As the ESPN broadcaster steps back, let us open the archives to view one of his more memorable moments that intersected with the Phillies.

Chris Berman: He’s certainly a man who was permitted to speak during baseball games. But unlike the sunburned fellow in a tank top drinking a Bud Light Lime in the row in front of you at CBP, Berman is actually paid to do so. Or, he was, until he stepped back from his duties at ESPN earlier today.

Broadcasting baseball is a tough gig, in that unless you’re anything but iconic, you are utter trash. There is no middle ground. Nobody can just "stand" mediocre baseball narration, they have to take full, body-length breaths inward before spouting their five and a half to six foot-long vitriol. Meanwhile, Harry Kalas had his face secretly chiseled onto City Hall’s Billy Penn statue a few years ago (shhh!) and we all had an extra drink or six at happy hour the day the Phillies extended Scott Franzke another five years.

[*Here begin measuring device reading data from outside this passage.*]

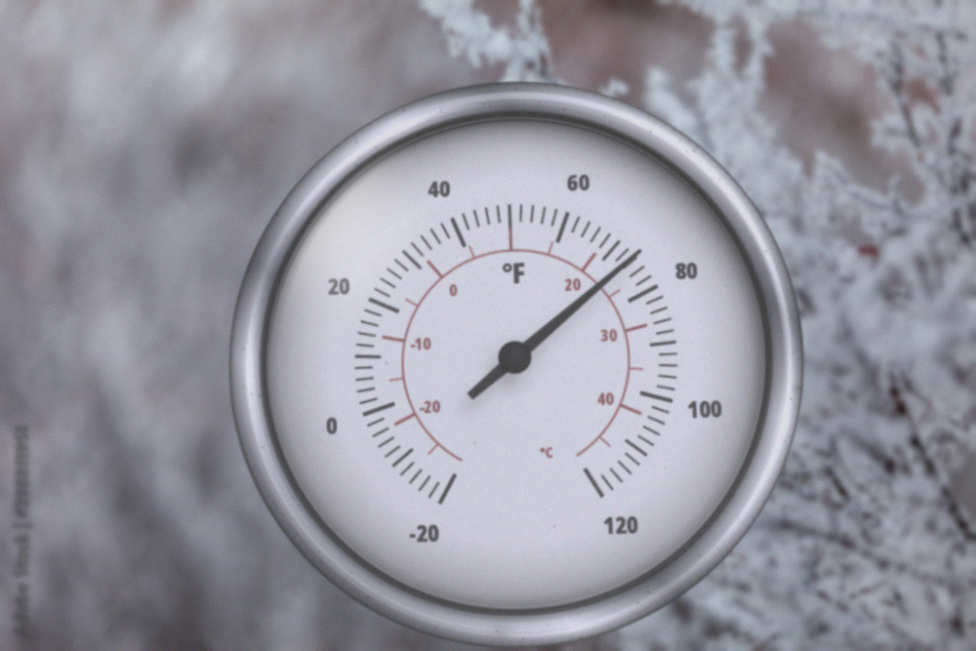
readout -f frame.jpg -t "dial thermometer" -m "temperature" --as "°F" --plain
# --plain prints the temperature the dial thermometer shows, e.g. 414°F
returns 74°F
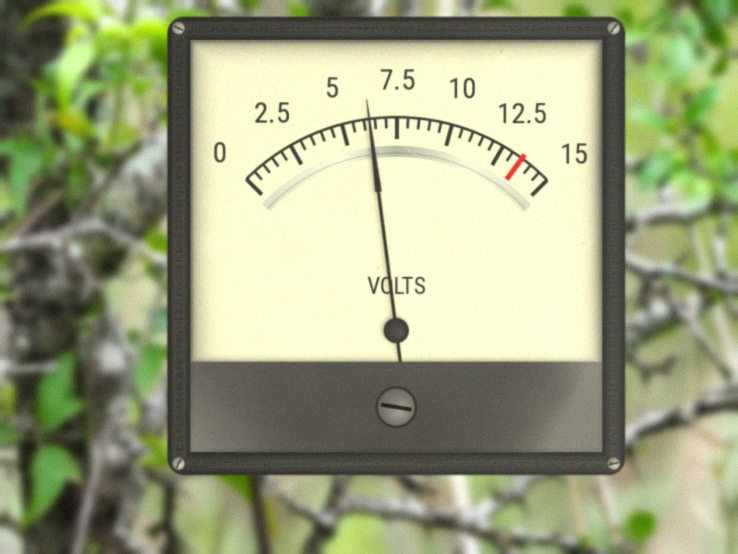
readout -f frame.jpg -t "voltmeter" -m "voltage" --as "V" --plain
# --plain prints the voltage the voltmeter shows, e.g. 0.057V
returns 6.25V
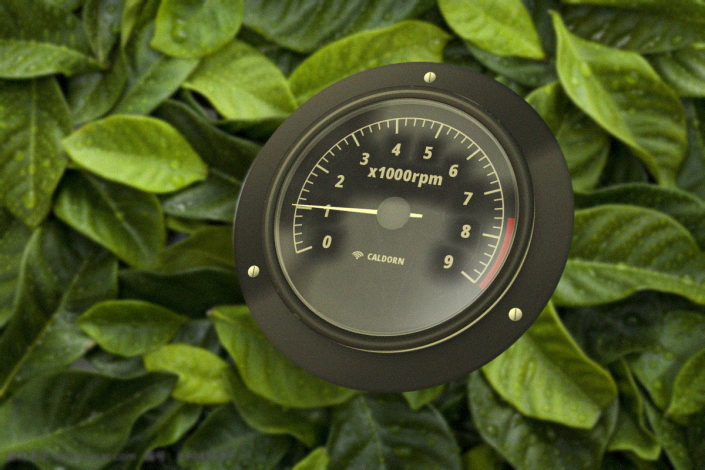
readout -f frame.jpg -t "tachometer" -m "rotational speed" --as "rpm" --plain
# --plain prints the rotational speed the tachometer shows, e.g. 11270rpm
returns 1000rpm
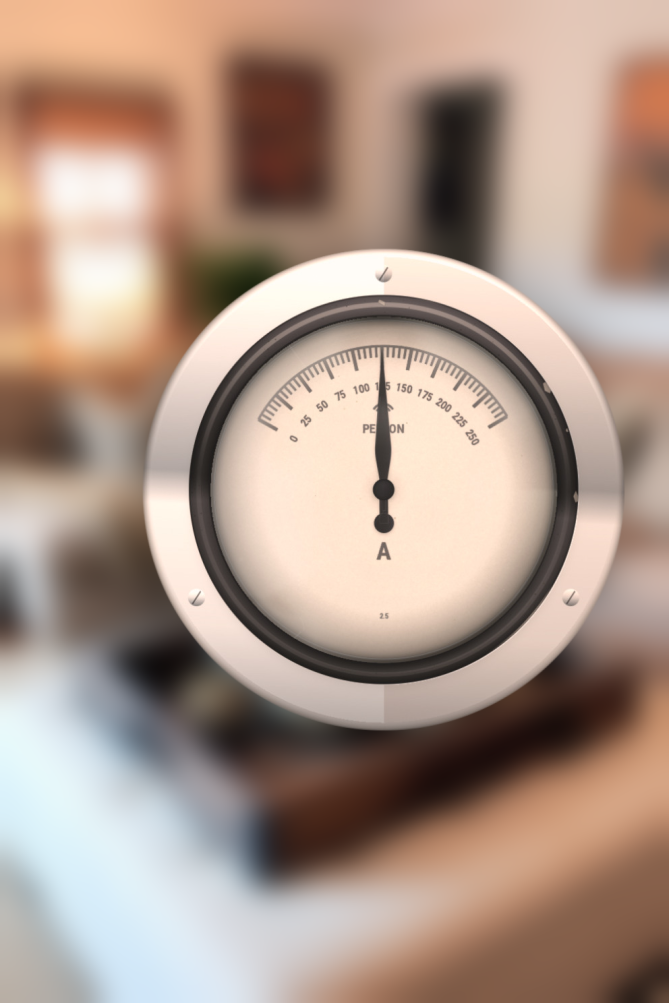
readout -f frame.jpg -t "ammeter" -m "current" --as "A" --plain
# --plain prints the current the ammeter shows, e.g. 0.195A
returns 125A
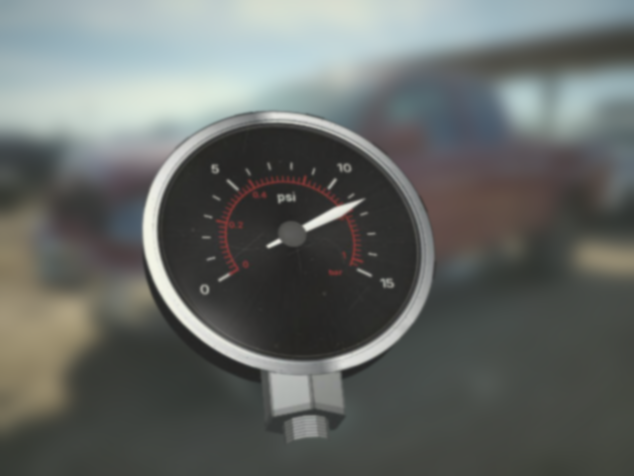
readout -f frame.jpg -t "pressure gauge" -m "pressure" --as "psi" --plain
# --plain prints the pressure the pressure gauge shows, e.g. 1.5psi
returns 11.5psi
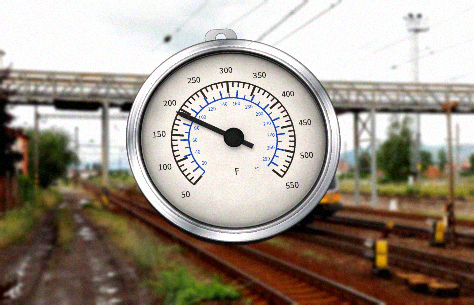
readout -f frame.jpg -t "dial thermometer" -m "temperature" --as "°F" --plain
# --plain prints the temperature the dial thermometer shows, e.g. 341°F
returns 190°F
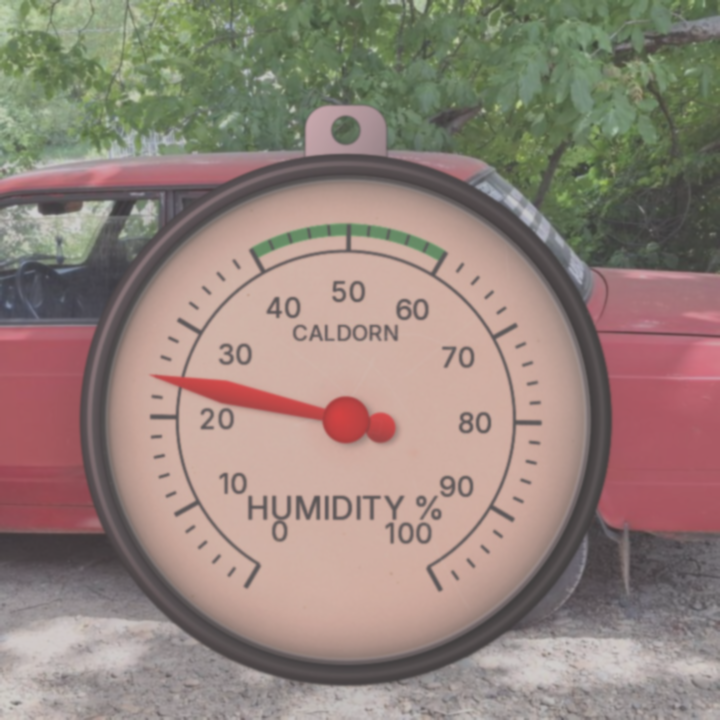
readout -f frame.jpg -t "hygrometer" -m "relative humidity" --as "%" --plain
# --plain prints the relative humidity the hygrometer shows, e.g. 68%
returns 24%
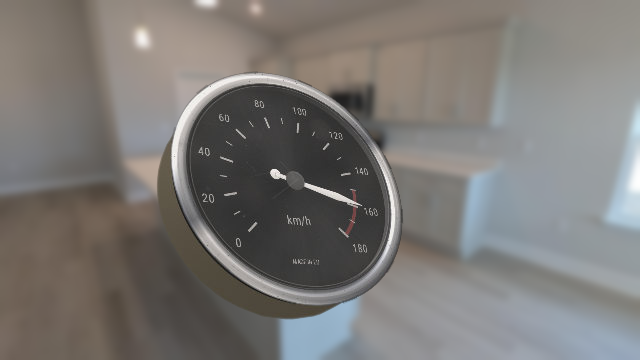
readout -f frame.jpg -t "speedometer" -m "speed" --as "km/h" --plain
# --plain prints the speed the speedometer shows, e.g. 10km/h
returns 160km/h
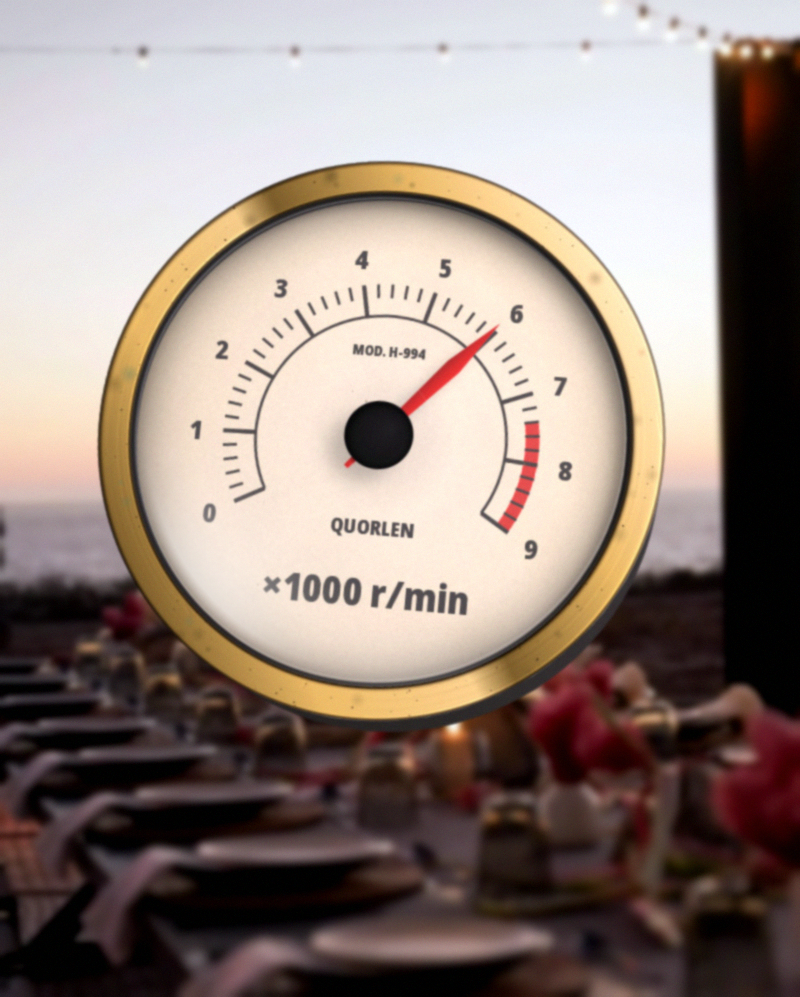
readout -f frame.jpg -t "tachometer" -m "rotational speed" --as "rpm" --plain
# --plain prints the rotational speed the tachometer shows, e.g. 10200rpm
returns 6000rpm
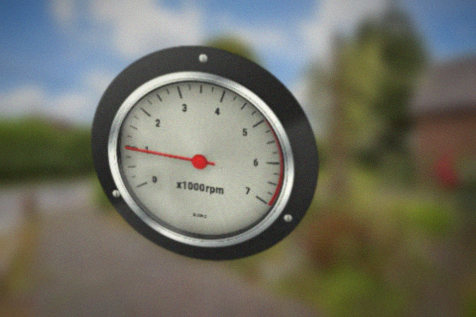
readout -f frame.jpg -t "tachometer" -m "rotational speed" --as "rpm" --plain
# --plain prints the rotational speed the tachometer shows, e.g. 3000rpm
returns 1000rpm
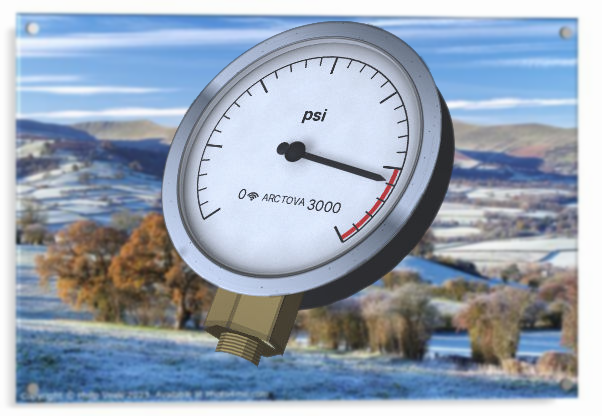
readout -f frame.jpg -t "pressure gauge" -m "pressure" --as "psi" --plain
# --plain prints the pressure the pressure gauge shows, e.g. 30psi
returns 2600psi
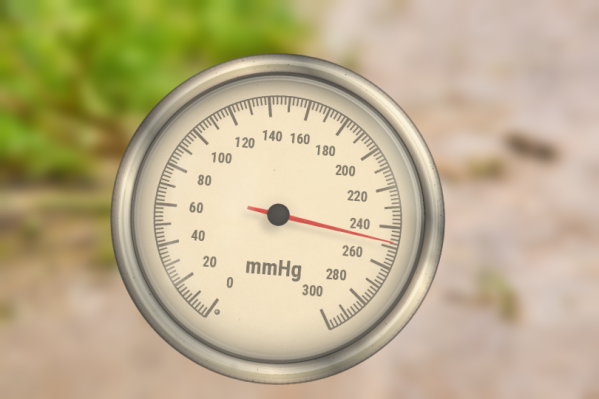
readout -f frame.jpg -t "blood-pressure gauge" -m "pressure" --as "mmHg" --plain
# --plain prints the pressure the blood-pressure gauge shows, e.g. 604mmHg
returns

We spend all summer with these voices, and like the ones in our heads telling us to hurl the krautiest hot dog at the tank top spouting unsolicited hitting advice, most times, we just have to learn to live with them. Berman was no legend in my mind - if we’re talking ESPN, I was more of a Stuart Scott man myself - he simply stopped through once a week to relate Bristol’s approved baseball talking points to a national audience. I remember being most entertained by his Home Run Derby shouts, the infamous "back-back-back-back" cawing, as a nine or ten year old, when "repeated noises" was up there with "crotch shots" and "Adam Sandler" in my brain’s "comedy gold" file.

Nevertheless, Berman wedged his way into Phillies history, whether you appreciate or openly despise him in front of your kids at dinner most nights. To Berman, the Phillies are probably just some other team he had to watch do stuff sometimes, but to any Phillies clip junkies like myself, he was there for a somewhat memorable moment on August 21, 1990.

It’s a game everyone remembers; its casualties including one baseball, Tim Crews' feelings, and Tommy Lasorda's coffee cup. Lasorda, an MLB legend with both the thin skin and body type of a potato, was managing his 63-59 Dodgers to a second place finish in the NL West, which back then meant they didn't make the playoffs. The Phillies were floundering probably around .500 or so to finish flaccidly somewhere in the middle of the NL East or some stupid thing. I don't know, I'm not looking it up. The point is, after Jason Grimsley gave up three runs, Phillies manager Nick Leyva yanked him, and watched in gaped-mouth horror as Bruce Ruffin and two other blood-letters allowed the Dodgers to hang eight runs on the Phillies in the bottom of the fifth.

By the time the top of the ninth rolled around, Lasorda was sitting on both a weakened dugout bench and an 11-3 lead. Confident his team was about to pick up an all-important home victory against a beatable squad, he folded his arms, lulling his coffee cup into a false sense of security. But it took six Phillies hitters for the Dodgers to get one out, and 14 of them for the Dodgers to find the second one. In that stretch, the Phillies had made it 11-8, thanks to all manner of walks, clutch singles, circus music Dodgers defense, and pinch hitter John Kruk.

Kruk stepped in for Phillies pitcher Roger McDowell, facing the aforementioned Dodgers reliever Tim Crews, and Berman, still not asleep, got to call the Krukker's game-tying three run blast that sent Lasorda's poor coffee mug to its death. The Phillies would go up 12-11 and hang on to win it against a stunned, exhausted Dodgers offense.

As was tradition at the time, the Phillies went on to lose 16 of their next 23 games.